Behring authored a “cheat sheet” for 3G that included the advice and experiences of 3G’s founders, who had decades of management under their collective belts. Other tenets were “Set clear, aggressive goals with enthusiastic and aligned teams,” “Don’t overcentralize the how,” and “Maintain focus and ask the right but tough questions.”

A substantial amount of Daniel Schwartz’s time as CEO was spent recruiting top undergraduates and MBAs. He wore out his shoe leather while traveling to meet job candidates for coffee.

“If I liked them, I would offer them a job on the spot,” he says.

Daniel Schwartz Puts Burger King on a Spending Diet

As CEO, Schwartz sought operational efficiencies. He sold Burger King’s corporate jet, slashed executive perks, moved international calls to Skype, favored email over FedEx, and quashed a $1 million company party held annually in an Italian chateau. Yes, he tightened belts, but that was secondary.

“Reducing costs is an outcome, versus our primary objective of having a lean and agile organization,” he says. “You can move quickly. Innovation tends to come when you’re constrained. It forces you to think differently.”

He restructured the Miami headquarters’ design to move the company culture in an optimal direction, resulting in an open floor plan that created a more democratic work space. The C-suite types no longer held court on “Mahogany Row” (what employees called the lavish offices of higher-ups).

“It’s less about cost-cuts; it’s much more about applying an ownership mentality to costs,” he confided during a sit-down for “Talks at GS,” a series held by Goldman Sachs. “Having people treat the place like its their own.”

Everyone from entry-level employees to Schwartz sat in an open workstation for all eyes to see. Office attire went from business casual to jeans. The new economics and headquarter reflected the three H’s of 3G: Humble, hardworking, and hungry.

Results soon appeared. Burger King’s selling, general, and administrative expenses declined from $619 million in 2010 to $348 million in 2012 and $242 million in 2013. Adjusted EBITDA increased to $652 million in 2012 and $666 million in 2013.

Daniel Schwartz Kick-Started Expansion by Supporting Franchisees

Daniel Schwartz and his team felt “a deep appreciation for the potential strength and efficiency of the franchised business model” when considering the Burger King acquisition. Still, Schwartz felt the broader market didn’t fully appreciate the franchises’ potential. This perception was partly due to these businesses’ somewhat confusing financial reporting.

Schwartz led the team as it improved relations with the franchisees, starting by creating new pricing structures that were more beneficial to them.

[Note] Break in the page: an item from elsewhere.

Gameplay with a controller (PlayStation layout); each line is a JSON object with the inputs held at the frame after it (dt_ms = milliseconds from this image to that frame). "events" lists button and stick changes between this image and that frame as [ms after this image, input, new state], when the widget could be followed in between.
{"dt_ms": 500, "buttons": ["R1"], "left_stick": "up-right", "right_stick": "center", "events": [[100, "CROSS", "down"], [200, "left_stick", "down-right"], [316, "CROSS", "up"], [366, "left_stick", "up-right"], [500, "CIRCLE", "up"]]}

In a move seen as unconventional at the time, the leadership team significantly increased the percentage of franchised restaurants. By 2013, the company owned only 52 restaurants; none were outside the Miami area.

“Our conclusion was to put the physical restaurants in the hands of the best local operators who can run them better, renovate them, and that’ll also allow us to expand our business aggressively,” Schwartz says.

The headquarters restructuring cut costs, and capital expenses declined due to the franchising changes. (Other fast-food companies later followed Burger King’s lead — including McDonald’s, which moved from 80% to 93% franchised.) Ahead of his time, Daniel Schwartz became a media darling, tapped as one of Fortune’s 40 Under 40 and receiving accolades. He became the executive chairman of Restaurant Brands International Inc. in 2019, where he continues to dream up the next big thing in fast food.

This article does not necessarily reflect the opinions of the editors or management of EconoTimes.